Jody's Less-Vaguely Moroccan Veggie Dish
While we're on the Moroccan theme tonight, here's another from the vast set of recipes that Jody sent me a couple of weeks ago - good for those of us who are trying to up our veggie counts by whatever means are necessary. He calls this his Moroccan version of "veggie delight."

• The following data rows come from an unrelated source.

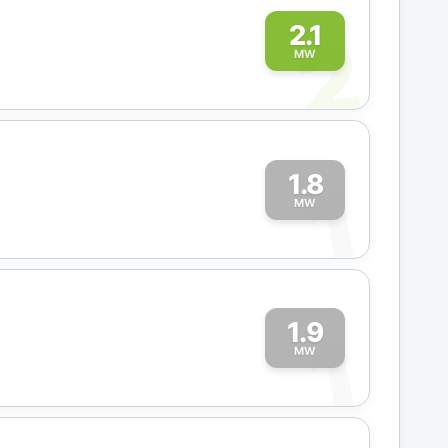
2
2.1
MW
1.8
1
MW
1.9
1
MW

I have to admit, I don't even know what "veggie delight" is. I'm somewhat afraid to ask. Asking questions like that always seems to get me in trouble...
It looks like this requires a wee bit of veggie prep work, but I also suspect it'll take care of your vegetable needs for approximately four weeks. It all evens out in the end, I guess...
Jody's Less-Vaguely Moroccan Veggie Dish
1 medium onion, minced
1 clove garlic, smashed
1 cup of peeled and cubed butternut squash
1 cup of peeled and cubed eggplant
1 cubed carrot
½ cup water
1 cup of cauliflower florets
1 large zucchini, cubed
3 beefsteak tomatoes, seeded and cut into wedges
2 stalks of celery sliced
1 cubed green pepper
½ cup cooked chickpeas (canned is fine)
1 tbsp fresh minced parsley
1 tsp basil
1 tsp cinnamon
1 tsp cumin
¼ tsp cayenne pepper
1 tsp coriander
2 tbsp fresh squeezed lemon juice (no seeds please)
½ cup chopped dates
½ cup white wine
Chop. Smash. Attack. Maim the vegetables. Once you're done pillaging the countryside of its produce and reducing them all into cute squarish bits, go off and have yourself a nice stiff drink. When you're feeling up to finishing the recipe...
Sauté the onions and garlic in the wine until they are translucent. Add the squash, eggplant, and water. Cook uncovered about 15 minutes or until tender.
Add the carrots, cauliflower, zucchini, tomatoes, celery, green peppers, and chickpeas. Cook until tender but not overcooked...add more water if necessary.
Add the seasonings and dates. Mix well and remove from heat. Allow to stand for 20 minutes or so, stirring frequently to allow flavors to meld.